No exception in Southeast Asia, where Chinese players have taken more entrenched roots. In Thailand, the biggest EV market in the region, BYD cleaned up with more than 27,000 units sold in 2024, compared to Tesla’s 4,121. Even in Singapore, the second largest EV market in the world for Tesla, BYD reigns supreme over sales. Tesla’s lack of visibility in non Western markets only places it in greater peril. BYD plunged into Latin America, Southeast Asia, and Africa, markets in which Tesla is poorly represented.
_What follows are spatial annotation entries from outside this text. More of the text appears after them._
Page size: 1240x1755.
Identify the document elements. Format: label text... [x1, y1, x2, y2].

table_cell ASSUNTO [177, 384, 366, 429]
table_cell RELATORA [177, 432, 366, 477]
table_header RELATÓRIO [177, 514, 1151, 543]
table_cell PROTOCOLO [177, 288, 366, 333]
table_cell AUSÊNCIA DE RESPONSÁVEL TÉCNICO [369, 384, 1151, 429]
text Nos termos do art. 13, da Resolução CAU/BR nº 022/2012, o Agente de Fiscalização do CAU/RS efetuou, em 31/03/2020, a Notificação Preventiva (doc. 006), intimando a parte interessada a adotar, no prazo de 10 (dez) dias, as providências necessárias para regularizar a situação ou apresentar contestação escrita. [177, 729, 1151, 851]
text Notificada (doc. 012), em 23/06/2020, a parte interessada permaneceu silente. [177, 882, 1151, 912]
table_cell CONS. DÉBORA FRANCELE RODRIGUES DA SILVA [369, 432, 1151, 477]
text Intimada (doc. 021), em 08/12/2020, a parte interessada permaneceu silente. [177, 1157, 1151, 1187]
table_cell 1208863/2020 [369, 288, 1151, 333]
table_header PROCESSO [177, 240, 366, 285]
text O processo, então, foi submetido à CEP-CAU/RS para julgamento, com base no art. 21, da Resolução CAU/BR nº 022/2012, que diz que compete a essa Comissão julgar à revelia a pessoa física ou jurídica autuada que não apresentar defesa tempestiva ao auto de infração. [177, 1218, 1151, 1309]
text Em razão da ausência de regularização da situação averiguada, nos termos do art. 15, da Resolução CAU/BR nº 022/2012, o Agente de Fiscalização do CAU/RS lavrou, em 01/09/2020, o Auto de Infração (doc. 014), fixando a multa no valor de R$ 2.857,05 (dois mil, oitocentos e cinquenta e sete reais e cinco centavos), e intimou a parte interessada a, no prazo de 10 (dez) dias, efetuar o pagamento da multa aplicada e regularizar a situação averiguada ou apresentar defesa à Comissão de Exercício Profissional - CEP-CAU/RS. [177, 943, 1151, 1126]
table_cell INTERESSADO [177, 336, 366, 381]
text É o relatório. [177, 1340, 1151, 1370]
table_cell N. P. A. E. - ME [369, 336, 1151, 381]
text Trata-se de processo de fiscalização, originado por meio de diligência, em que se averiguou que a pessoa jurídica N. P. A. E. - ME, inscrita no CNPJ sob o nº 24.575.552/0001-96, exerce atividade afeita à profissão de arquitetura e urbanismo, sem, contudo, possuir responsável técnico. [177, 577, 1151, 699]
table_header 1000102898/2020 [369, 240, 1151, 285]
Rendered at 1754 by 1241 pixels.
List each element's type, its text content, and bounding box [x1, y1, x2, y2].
Tesla’s response to these challenges has been inconsistent. Tesla has cut the price of its cars and offered deals like zero interest loans in China. It is also expanding geographically, with intentions to add Saudi Arabian and South African stores. These steps might not be enough to offset the lead of the Chinese manufacturers. “Tesla doesn’t offer price points and positioning like Chinese brands. It can’t do that unless it has another Tesla Model 3 moment where a single model takes over the world, which is harder now as the Chinese have elevated themselves.”
Chinese carmakers are turning the world’s auto industry around by exerting forceful pressure. They have the ability to make affordable good cars, and that is setting the bar so high for the rest that even Tesla and the other Western makers are having to shift gears. With additional production elsewhere other than China, BYD’s prowess will be even higher. “As production ramps up and volumes ramp up, it could be really interesting when BYD has a number of facilities globally where they can produce EVS at a much cheaper price than anyone else,” Whitcombe explained.
The journey has been rough for Tesla. Its destiny will hinge on whether it can continue to innovate, adjust local market dynamics, and remain price competitive without sacrificing quality. The destiny of the company is a mirror image of the passion of the EV industry, where leadership is fleeting and competition ferocious. As Chinese manufacturers continue to make their presence felt globally, the question remains Will Tesla lead the EV revolution once again.